Hannah Bond is Associate Director – Learning and Teaching for Summer Programmes at King’s College London.
Education plays a key role in the fight against climate change and education institutions must prepare learners of all ages to with the ‘knowledge, skills, values and attitudes to address the interconnected global challenges we are facing’ (UNESCO, 2021). One of the ways universities and schools can equip young people with the skills and knowledge they will need, is through developing sustainability skills – the ‘knowledge, abilities, values and attitudes needed to live in, develop and support a sustainable and resource-efficient society’ (UNIDO, 2021).
Sustainability skills are relevant to all disciplines and levels, summer schools included. In July 2021, King’s Pre-University Summer School launched the inaugural Global Challenge to help prepare our students to address complex challenges and empower them to make informed decisions to positively impact society and the planet. Modelled on a hackathon – an event in which a large number of people meet to engage in a specific topic or challenge – the Global Challenge is an intensive problem-based group project that students complete alongside their subject studies.
Students are the future changer makers; they are integral to forging a more progressive world and advancing the Sustainable Development Goals (SDGs).

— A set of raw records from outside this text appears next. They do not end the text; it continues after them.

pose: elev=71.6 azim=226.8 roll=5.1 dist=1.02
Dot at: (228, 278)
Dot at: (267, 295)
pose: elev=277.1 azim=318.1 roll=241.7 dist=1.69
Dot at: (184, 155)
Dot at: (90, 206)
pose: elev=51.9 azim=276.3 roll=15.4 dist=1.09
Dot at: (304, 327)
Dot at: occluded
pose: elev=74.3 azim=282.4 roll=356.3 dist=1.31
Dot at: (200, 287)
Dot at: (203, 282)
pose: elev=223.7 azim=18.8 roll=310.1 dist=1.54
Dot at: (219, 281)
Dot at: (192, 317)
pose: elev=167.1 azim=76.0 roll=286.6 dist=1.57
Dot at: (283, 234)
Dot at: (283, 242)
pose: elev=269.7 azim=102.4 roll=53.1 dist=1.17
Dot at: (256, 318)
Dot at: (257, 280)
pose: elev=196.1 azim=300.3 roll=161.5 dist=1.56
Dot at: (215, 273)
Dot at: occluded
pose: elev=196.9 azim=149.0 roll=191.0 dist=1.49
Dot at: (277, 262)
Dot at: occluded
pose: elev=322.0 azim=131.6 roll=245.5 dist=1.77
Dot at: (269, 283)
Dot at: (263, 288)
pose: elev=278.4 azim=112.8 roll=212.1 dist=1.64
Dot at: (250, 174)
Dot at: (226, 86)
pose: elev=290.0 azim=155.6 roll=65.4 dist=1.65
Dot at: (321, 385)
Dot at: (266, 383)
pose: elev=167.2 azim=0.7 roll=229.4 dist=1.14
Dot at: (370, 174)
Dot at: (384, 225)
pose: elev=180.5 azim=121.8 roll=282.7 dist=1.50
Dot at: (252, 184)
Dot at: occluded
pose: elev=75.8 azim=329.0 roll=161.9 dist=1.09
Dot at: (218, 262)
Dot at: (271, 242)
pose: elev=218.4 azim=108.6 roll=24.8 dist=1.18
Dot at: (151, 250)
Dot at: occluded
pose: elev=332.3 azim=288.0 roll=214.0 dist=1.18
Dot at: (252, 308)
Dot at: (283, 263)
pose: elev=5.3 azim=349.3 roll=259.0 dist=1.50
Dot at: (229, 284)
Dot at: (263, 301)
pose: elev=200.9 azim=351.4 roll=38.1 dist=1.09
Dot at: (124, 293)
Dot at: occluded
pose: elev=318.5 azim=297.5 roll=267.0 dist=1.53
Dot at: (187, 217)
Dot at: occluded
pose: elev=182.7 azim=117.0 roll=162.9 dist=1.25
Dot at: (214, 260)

Therefore, it is the role of the education sector to properly equip students with this sustainability knowledge, skills, confidence and to understand complex issues so they can play a transformational role in helping to build a sustainable and inclusive future we can be proud of – and understand the cross-collaboration which is needed to get there.
King’s Sustainability Officer Alexandra Hepple, who contributed her expertise to the project
We recognise that summer schools offer students a transformative, intensive learning experience where they can learn alongside other young people from a wide range of geographical, cultural and academic backgrounds, and we recognise that such diversity can drive new approaches and creative problem solving. A key requirement of the project is that students address a global problem in a collaborative, thoughtful way, working with teammates from a wide variety of disciplines and backgrounds.
Beyond developing skills directly related to sustainability, the Global Challenge aims to develop students’ creative problem solving and academic skills as preparation for university and beyond, with an emphasis on critical thinking, communication skills and teamwork. It also builds students’ understanding of sustainability, at a global level as well as in relation to their own lives and communities, and their exposure to varying perspectives/experiences
In its first year, the Global Challenge project was adapted for online delivery due to the pandemic. Students learned about the factors contributing to food insecurity around the world, working together to identify solutions and communicate these to different audiences.
“We discussed source reliability when sharing our findings. We also conducted research on the topic of the UN SDGs and how certain SDGs had links to our topic and we discussed ways we could incorporate them into our final activity.
We were able to all make very well structured arguments that were backed up by evidence and research. This skill is not only crucial to our future when in university but also to our current lives in high school.”
For King’s Summer Programmes, Hannah Bond delivered a well-received presentation on ‘Hacking’ the Sustainable Development Goals: Facilitating global problem solving in short term programming at the 2021 EAIE Conference 2021, sharing the fresh work being done at King’s with the wider international education community. As our summer schools return to on-campus teaching in 2022, the prospect of running the Global Challenge in person is an exciting one.